## About this exercise
Apart from the images, repeat the data below exactly as written.

## Records supplied
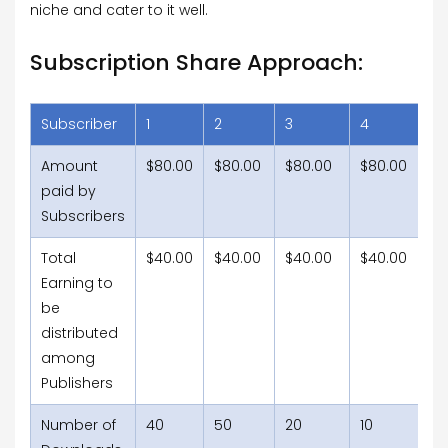
niche and cater to it well.
Subscription Share Approach:
Subscriber
1
2
3
4
5
Amount
$80.00
$80.00
$80.00
$80.00
$
paid by
Subscribers
Total
$40.00
$40.00
$40.00
$40.00
$
Earning to
be
distributed
among
Publishers
Number of
40
50
20
10
15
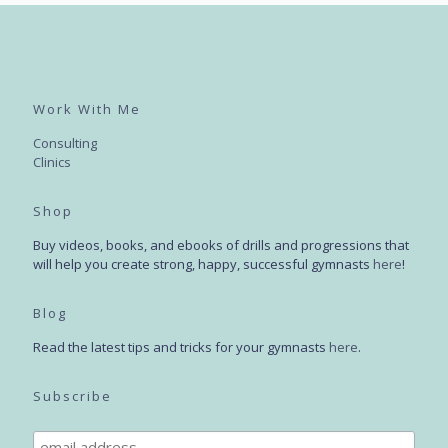
Work With Me
Consulting
Clinics
Shop
Buy videos, books, and ebooks of drills and progressions that
will help you create strong, happy, successful gymnasts
here
!
Blog
Read the latest tips and tricks for your gymnasts
here
.
Subscribe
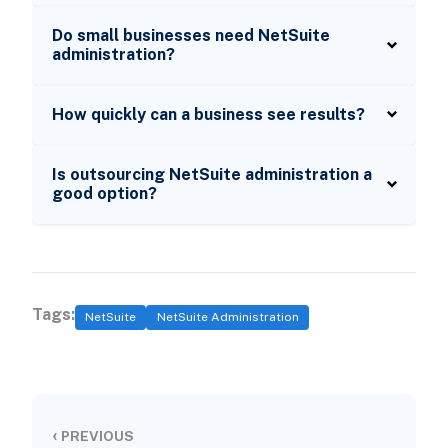
Do small businesses need NetSuite
administration?
How quickly can a business see results?
Is outsourcing NetSuite administration a
good option?
Tags:
NetSuite
NetSuite Administration
‹
PREVIOUS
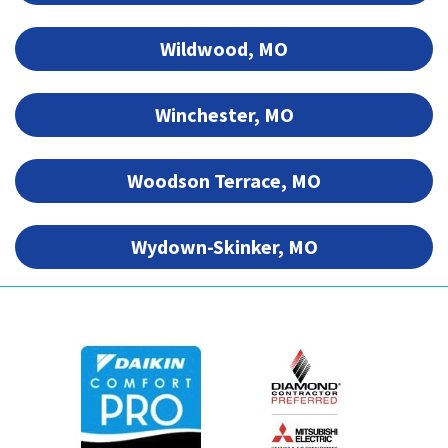
Wildwood, MO
Winchester, MO
Woodson Terrace, MO
Wydown-Skinker, MO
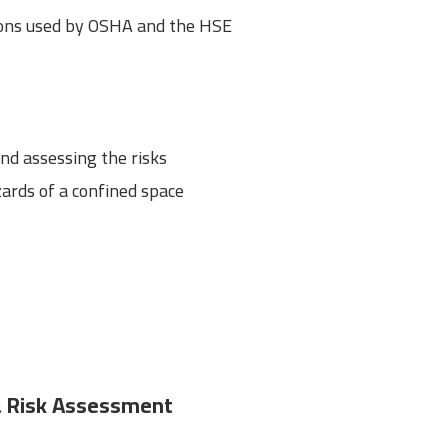
ions used by OSHA and the HSE
d assessing the risks
ards of a confined space
 & Risk Assessment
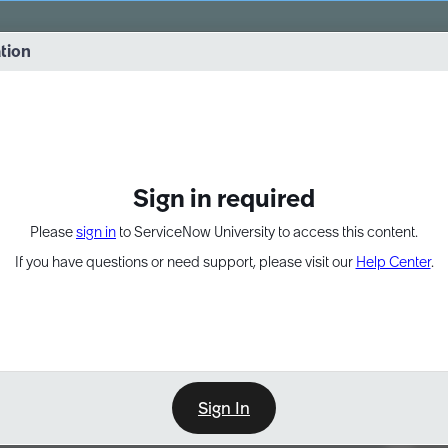
vernance into practice. 8/26 at 8:15 AM ET/5:15 AM PT
ation
EXPAND OTHER 1
Sign in required
Please
sign in
to ServiceNow University to access this content.
If you have questions or need support, please visit our
Help Center
.
Sign In
Point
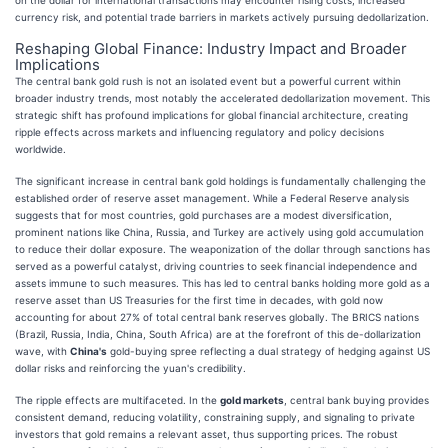
currency risk, and potential trade barriers in markets actively pursuing dedollarization.
Reshaping Global Finance: Industry Impact and Broader
Implications
The central bank gold rush is not an isolated event but a powerful current within
broader industry trends, most notably the accelerated dedollarization movement. This
strategic shift has profound implications for global financial architecture, creating
ripple effects across markets and influencing regulatory and policy decisions
worldwide.
The significant increase in central bank gold holdings is fundamentally challenging the
established order of reserve asset management. While a Federal Reserve analysis
suggests that for most countries, gold purchases are a modest diversification,
prominent nations like China, Russia, and Turkey are actively using gold accumulation
to reduce their dollar exposure. The weaponization of the dollar through sanctions has
served as a powerful catalyst, driving countries to seek financial independence and
assets immune to such measures. This has led to central banks holding more gold as a
reserve asset than US Treasuries for the first time in decades, with gold now
accounting for about 27% of total central bank reserves globally. The BRICS nations
(Brazil, Russia, India, China, South Africa) are at the forefront of this de-dollarization
wave, with
China's
gold-buying spree reflecting a dual strategy of hedging against US
dollar risks and reinforcing the yuan's credibility.
The ripple effects are multifaceted. In the
gold markets
, central bank buying provides
consistent demand, reducing volatility, constraining supply, and signaling to private
investors that gold remains a relevant asset, thus supporting prices. The robust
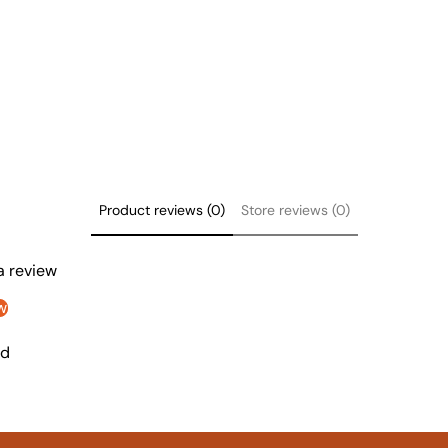
Product reviews (0)
Store reviews (0)
 a review
w
nd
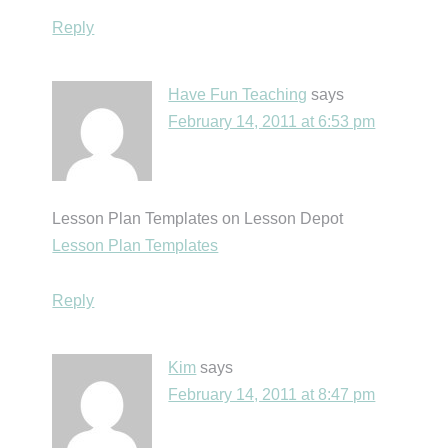
Reply
Have Fun Teaching
says
February 14, 2011 at 6:53 pm
Lesson Plan Templates on Lesson Depot
Lesson Plan Templates
Reply
Kim
says
February 14, 2011 at 8:47 pm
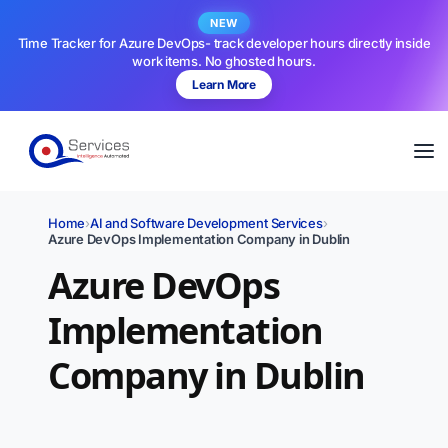
NEW
Time Tracker for Azure DevOps- track developer hours directly inside
work items. No ghosted hours.
Learn More
Home
›
AI and Software Development Services
›
Azure DevOps Implementation Company in Dublin
Azure DevOps
Implementation
Company in Dublin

## Result
niche and cater to it well.
Subscription Share Approach:
Subscriber
1
2
3
4
5
Amount
$80.00
$80.00
$80.00
$80.00
$
paid by
Subscribers
Total
$40.00
$40.00
$40.00
$40.00
$
Earning to
be
distributed
among
Publishers
Number of
40
50
20
10
15
Work With Me
Consulting
Clinics
Shop
Buy videos, books, and ebooks of drills and progressions that
will help you create strong, happy, successful gymnasts
here
!
Blog
Read the latest tips and tricks for your gymnasts
here
.
Subscribe
Do small businesses need NetSuite
administration?
How quickly can a business see results?
Is outsourcing NetSuite administration a
good option?
Tags:
NetSuite
NetSuite Administration
‹
PREVIOUS
Wildwood, MO
Winchester, MO
Woodson Terrace, MO
Wydown-Skinker, MO
ions used by OSHA and the HSE
d assessing the risks
ards of a confined space
 & Risk Assessment
vernance into practice. 8/26 at 8:15 AM ET/5:15 AM PT
ation
EXPAND OTHER 1
Sign in required
Please
sign in
to ServiceNow University to access this content.
If you have questions or need support, please visit our
Help Center
.
Sign In
Point
currency risk, and potential trade barriers in markets actively pursuing dedollarization.
Reshaping Global Finance: Industry Impact and Broader
Implications
The central bank gold rush is not an isolated event but a powerful current within
broader industry trends, most notably the accelerated dedollarization movement. This
strategic shift has profound implications for global financial architecture, creating
ripple effects across markets and influencing regulatory and policy decisions
worldwide.
The significant increase in central bank gold holdings is fundamentally challenging the
established order of reserve asset management. While a Federal Reserve analysis
suggests that for most countries, gold purchases are a modest diversification,
prominent nations like China, Russia, and Turkey are actively using gold accumulation
to reduce their dollar exposure. The weaponization of the dollar through sanctions has
served as a powerful catalyst, driving countries to seek financial independence and
assets immune to such measures. This has led to central banks holding more gold as a
reserve asset than US Treasuries for the first time in decades, with gold now
accounting for about 27% of total central bank reserves globally. The BRICS nations
(Brazil, Russia, India, China, South Africa) are at the forefront of this de-dollarization
wave, with
China's
gold-buying spree reflecting a dual strategy of hedging against US
dollar risks and reinforcing the yuan's credibility.
The ripple effects are multifaceted. In the
gold markets
, central bank buying provides
consistent demand, reducing volatility, constraining supply, and signaling to private
investors that gold remains a relevant asset, thus supporting prices. The robust
Product reviews (0)
Store reviews (0)
 a review
w
nd
Reply
Have Fun Teaching
says
February 14, 2011 at 6:53 pm
Lesson Plan Templates on Lesson Depot
Lesson Plan Templates
Reply
Kim
says
February 14, 2011 at 8:47 pm
NEW
Time Tracker for Azure DevOps- track developer hours directly inside
work items. No ghosted hours.
Learn More
Home
›
AI and Software Development Services
›
Azure DevOps Implementation Company in Dublin
Azure DevOps
Implementation
Company in Dublin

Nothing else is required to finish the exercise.